======== RECORDS FOR THE TASK

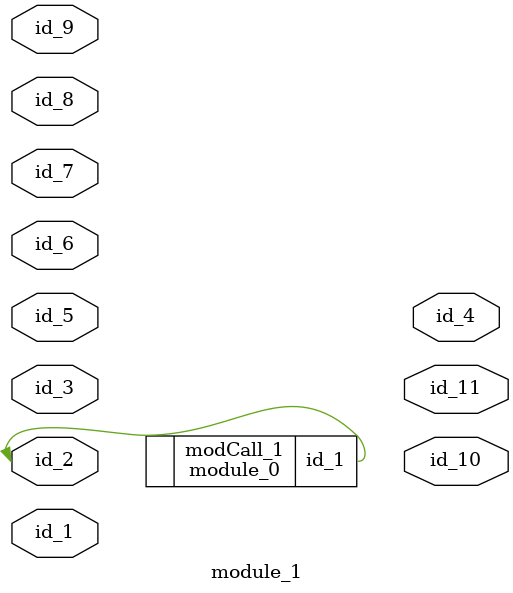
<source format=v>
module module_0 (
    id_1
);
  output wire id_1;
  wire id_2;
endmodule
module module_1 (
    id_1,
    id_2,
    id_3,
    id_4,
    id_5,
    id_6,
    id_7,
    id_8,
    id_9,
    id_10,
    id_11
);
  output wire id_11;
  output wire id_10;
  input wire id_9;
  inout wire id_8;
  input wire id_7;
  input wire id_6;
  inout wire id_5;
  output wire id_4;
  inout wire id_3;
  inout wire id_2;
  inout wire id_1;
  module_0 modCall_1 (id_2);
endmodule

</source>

================

◆ TASK TO COMPLETE
Every entry above is to be copied verbatim, with the pictures removed.

◆ RESULT OF THE EXERCISE
<source format=v>
module module_0 (
    id_1
);
  output wire id_1;
  wire id_2;
endmodule
module module_1 (
    id_1,
    id_2,
    id_3,
    id_4,
    id_5,
    id_6,
    id_7,
    id_8,
    id_9,
    id_10,
    id_11
);
  output wire id_11;
  output wire id_10;
  input wire id_9;
  inout wire id_8;
  input wire id_7;
  input wire id_6;
  inout wire id_5;
  output wire id_4;
  inout wire id_3;
  inout wire id_2;
  inout wire id_1;
  module_0 modCall_1 (id_2);
endmodule

</source>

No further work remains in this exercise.